There’s no secret Australia’s fresh produce is regarded – rightfully so – as some of the best in the world. After attending the 2017 Asia Fruit Logistica in Hong Kong earlier this year, it is abundantly clear that produce from all corners of our island home is in high-demand across the globe. Unsurprisingly, it is our northern neighbours who have truly grown to love and champion our high-quality horticultural offerings.
With freshness and quality being a vital marketing component for Australia’s fruit and vegetables, the ‘picking-to-plate’ timing of our exports has become a priority for exporters. Despite significant regulatory barriers in our export markets, Australian growers have enthusiastically met this booming regional demand, reflected recently by a clear growth in out-bound horticultural trade.

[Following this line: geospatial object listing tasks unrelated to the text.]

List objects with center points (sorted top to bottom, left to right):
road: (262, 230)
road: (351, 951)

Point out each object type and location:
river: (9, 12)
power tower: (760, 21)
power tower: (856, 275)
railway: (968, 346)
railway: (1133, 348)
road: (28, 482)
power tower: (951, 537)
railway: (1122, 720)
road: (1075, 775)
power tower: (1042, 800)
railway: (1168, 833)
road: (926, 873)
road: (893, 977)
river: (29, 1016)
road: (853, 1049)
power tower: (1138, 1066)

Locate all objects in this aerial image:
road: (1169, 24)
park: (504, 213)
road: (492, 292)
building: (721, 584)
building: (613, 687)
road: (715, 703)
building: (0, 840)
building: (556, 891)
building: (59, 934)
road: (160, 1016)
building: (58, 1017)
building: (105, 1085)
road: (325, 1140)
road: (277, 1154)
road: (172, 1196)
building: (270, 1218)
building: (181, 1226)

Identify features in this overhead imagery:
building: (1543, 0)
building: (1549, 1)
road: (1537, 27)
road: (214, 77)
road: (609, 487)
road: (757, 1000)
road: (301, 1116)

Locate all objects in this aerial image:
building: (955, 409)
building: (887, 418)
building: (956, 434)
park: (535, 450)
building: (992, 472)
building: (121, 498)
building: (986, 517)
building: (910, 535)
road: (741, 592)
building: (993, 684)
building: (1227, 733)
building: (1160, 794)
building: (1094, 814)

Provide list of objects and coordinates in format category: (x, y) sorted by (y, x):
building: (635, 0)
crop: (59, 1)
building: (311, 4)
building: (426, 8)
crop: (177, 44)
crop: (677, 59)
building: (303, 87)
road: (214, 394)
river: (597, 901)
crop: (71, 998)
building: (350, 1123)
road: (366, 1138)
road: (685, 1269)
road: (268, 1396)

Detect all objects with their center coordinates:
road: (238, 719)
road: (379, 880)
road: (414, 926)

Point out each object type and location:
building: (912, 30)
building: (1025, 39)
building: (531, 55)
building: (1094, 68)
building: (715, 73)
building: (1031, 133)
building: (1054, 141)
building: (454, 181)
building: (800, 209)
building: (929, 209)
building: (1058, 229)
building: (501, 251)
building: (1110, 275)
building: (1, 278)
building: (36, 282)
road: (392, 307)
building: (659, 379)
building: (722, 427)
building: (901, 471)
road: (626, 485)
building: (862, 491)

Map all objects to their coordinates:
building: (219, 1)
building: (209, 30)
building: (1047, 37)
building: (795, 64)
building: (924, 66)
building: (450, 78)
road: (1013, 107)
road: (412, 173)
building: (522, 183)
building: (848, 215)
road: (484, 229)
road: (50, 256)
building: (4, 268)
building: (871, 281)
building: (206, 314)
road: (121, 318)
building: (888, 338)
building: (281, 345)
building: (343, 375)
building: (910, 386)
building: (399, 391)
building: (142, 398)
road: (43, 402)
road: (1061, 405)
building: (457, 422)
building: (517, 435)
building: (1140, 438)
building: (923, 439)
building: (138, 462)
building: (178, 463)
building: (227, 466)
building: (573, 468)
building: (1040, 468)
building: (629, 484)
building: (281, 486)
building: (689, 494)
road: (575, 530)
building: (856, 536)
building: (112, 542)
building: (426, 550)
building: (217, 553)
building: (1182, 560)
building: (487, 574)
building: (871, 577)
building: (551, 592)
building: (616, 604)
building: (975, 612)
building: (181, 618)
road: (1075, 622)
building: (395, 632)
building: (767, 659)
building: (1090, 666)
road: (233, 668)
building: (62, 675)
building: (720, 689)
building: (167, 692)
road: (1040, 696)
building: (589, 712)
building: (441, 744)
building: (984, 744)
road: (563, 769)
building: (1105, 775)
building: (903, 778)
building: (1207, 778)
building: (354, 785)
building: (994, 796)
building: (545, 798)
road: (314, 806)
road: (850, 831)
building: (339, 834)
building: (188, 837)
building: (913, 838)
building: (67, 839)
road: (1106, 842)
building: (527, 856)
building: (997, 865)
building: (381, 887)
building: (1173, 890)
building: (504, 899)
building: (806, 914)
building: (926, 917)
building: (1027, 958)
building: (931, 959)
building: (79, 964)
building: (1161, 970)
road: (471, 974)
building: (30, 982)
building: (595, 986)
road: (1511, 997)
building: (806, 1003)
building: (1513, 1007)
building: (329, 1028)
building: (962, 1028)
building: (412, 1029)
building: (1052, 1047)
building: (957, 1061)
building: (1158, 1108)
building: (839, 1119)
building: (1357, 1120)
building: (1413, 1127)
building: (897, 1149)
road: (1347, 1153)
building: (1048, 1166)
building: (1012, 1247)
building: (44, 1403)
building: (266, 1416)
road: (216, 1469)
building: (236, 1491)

Given the complexities and differences in export market entry requirements, how can Australian exporters ensure that produce is presented at the highest quality in market? How can they strive towards optimising speed-to-market and avoid undue delays or barriers imposed by foreign governments?
Enter the Australian Trusted Trader programme – launched in mid-2015. The programme is an Authorised Economic Operator (AEO) programme that rewards compliant traders by reducing regulatory red tape and providing benefits relating to prioritised trade and border services. AEO programmes are voluntary trade facilitation initiatives utilised by almost all developed trading nations, including China, Japan, Korea, Singapore, the US and the EU.
While there are a range of trade benefits under the programme, a key benefit for exporting businesses are Mutual Recognition Arrangements (MRA) with our major trading partners. An MRA is essentially an inter-government agreement with another AEO country that allows Australian Trusted Traders to access the benefits afforded by that country’s systems.
These arrangements provide Australian businesses with faster, better and more assured access to international markets through ‘equivalent’ trusted status under the government of the countries with MRAs. Australia currently has MRAs with New Zealand, South Korea, Canada, Hong Kong, and recently China. However, with our other major trading partners having established AEO programmes, we can expect MRAs to be concluded with those governments in the near future.
In practice, this means that Australian Trusted Traders trading into China should have access to China’s AEO benefits, including lower examination rates at the border, priority handling of customs clearance formalities and ‘out-of-hours’ clearance services, and priority in trade formalities such as document modification, reporting and verification.
Additionally, China’s recently implemented Autonomous Clearance Mode (ACM), which aims to reduce in-country trade processes and streamline cross-border trade, will be available to Australian Trusted Traders. In effect, this will create a significantly enhanced ‘green lane’ for Australian Trusted Traders and exempt them from standard procedures whereby officers would examine documentation and undertake a detailed process to ensure information on the declaration is accurate.
On this basis, an Australian Trusted Trader should receive faster, better and more consistent market entry services than a non-accredited trader. In an industry where freshness and speed-to-market is paramount, the benefits of this prioritised treatment should be clear.
The implementation of the Australian Trusted Trader programme and the conclusion of our MRAs is a fantastic move towards unlocking the full potential of Australia’s horticultural exports. By allowing our growers to present their produce to the international dining table as quickly and freshly as possible we can truly showcase the beauty of our land’s products.